→ **DATA RECORDS**:
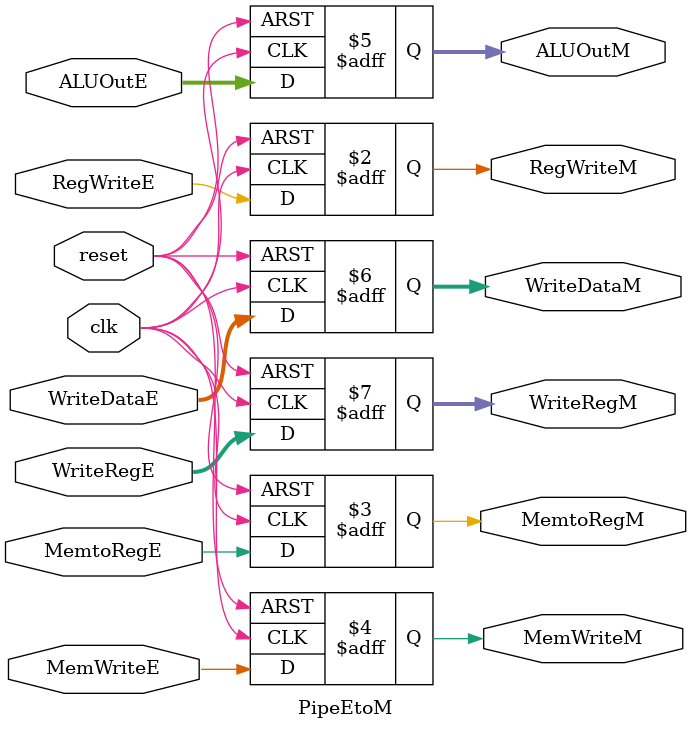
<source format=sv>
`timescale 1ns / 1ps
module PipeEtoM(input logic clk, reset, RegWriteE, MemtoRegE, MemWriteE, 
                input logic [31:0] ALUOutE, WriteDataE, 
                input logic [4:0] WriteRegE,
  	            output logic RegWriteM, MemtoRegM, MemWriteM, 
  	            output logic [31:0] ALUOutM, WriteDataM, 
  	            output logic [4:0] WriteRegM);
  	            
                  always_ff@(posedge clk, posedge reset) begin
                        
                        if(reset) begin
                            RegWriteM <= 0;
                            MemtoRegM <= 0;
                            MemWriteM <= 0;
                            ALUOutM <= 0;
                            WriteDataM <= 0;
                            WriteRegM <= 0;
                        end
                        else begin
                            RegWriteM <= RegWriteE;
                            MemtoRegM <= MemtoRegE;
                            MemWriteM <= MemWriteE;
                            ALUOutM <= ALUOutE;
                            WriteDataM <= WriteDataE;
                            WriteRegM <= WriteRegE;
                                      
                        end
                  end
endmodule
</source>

--

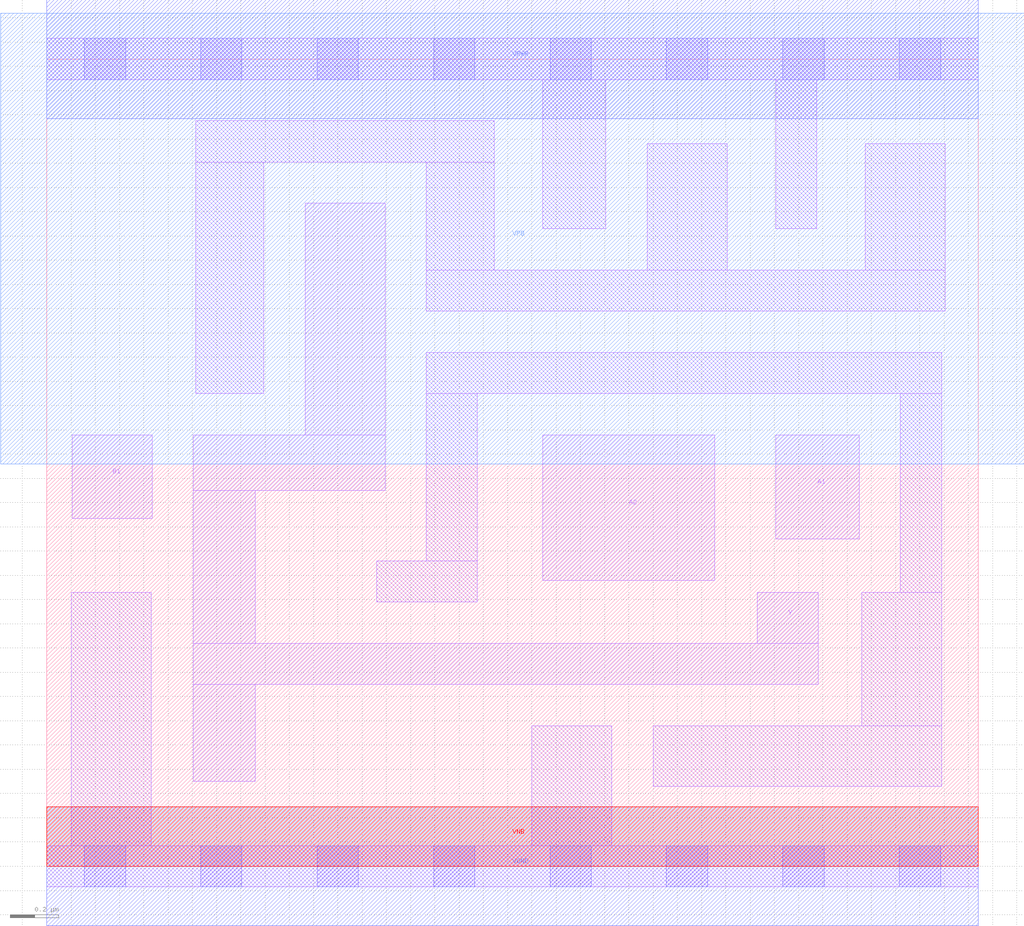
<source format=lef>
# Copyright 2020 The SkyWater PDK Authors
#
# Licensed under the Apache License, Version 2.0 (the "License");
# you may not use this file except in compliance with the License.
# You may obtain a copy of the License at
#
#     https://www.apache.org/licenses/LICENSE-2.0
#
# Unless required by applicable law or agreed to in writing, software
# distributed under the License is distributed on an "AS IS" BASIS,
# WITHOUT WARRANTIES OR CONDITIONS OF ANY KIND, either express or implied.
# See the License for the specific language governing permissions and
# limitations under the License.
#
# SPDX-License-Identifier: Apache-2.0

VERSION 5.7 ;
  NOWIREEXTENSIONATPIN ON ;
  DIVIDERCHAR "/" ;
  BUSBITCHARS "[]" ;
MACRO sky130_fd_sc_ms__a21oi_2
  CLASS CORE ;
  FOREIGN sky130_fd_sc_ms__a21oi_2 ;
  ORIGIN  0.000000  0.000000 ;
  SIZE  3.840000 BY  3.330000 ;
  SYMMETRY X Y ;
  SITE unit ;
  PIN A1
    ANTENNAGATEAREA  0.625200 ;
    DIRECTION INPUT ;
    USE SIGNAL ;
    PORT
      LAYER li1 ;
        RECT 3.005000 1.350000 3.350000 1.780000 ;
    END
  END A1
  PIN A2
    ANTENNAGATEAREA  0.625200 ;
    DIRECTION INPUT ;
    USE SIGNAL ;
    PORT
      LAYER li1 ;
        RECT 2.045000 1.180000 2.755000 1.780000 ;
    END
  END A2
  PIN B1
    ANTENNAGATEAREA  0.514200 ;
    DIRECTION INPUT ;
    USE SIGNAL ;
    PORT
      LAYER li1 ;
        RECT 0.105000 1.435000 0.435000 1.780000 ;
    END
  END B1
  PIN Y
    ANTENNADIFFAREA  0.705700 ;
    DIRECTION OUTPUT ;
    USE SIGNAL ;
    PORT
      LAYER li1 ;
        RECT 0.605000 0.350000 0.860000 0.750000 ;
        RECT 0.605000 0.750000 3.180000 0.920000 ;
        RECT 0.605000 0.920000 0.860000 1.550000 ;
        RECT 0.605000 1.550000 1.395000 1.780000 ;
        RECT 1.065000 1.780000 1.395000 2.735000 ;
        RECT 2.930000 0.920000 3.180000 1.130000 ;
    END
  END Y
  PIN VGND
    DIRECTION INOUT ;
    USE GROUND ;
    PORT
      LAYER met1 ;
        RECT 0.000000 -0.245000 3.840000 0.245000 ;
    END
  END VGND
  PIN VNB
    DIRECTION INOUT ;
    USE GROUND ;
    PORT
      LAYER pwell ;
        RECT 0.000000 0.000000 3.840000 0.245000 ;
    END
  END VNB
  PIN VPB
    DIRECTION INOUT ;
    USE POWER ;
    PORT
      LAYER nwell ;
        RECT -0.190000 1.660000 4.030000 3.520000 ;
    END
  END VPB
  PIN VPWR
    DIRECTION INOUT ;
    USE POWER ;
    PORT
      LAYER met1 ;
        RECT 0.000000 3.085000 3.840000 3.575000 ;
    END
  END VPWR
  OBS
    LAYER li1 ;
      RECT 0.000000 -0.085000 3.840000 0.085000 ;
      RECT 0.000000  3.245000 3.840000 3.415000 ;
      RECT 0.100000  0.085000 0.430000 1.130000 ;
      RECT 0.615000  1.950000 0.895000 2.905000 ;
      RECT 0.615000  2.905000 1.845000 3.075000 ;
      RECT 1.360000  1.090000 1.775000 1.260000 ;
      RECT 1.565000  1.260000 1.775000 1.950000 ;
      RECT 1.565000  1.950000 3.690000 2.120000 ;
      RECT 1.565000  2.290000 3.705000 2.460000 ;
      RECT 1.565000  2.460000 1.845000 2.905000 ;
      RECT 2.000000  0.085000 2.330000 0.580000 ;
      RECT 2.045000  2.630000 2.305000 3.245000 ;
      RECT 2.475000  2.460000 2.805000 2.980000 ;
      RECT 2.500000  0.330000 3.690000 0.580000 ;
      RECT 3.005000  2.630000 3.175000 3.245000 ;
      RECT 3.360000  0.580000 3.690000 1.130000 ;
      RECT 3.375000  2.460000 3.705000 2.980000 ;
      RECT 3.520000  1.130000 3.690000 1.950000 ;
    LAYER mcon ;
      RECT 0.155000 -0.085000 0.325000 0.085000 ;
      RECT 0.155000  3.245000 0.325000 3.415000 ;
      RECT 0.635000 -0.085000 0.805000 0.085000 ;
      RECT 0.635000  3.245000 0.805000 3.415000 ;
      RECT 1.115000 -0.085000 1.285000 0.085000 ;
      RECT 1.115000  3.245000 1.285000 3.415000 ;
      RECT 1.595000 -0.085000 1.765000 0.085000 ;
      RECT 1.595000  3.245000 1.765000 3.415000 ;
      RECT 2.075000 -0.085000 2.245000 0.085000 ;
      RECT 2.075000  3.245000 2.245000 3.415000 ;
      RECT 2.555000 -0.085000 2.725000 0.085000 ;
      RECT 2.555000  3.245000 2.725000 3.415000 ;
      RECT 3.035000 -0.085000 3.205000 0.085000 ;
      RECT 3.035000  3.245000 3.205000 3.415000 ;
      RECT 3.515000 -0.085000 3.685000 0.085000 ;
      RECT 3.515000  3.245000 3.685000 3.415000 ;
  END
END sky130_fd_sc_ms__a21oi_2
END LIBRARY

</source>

→ **ASSIGNED TASK**:
Read the listing line by line, and copy each line in which the word "begin" is found.

→ **TASK SOLUTION**:
                  always_ff@(posedge clk, posedge reset) begin
                        if(reset) begin
                        else begin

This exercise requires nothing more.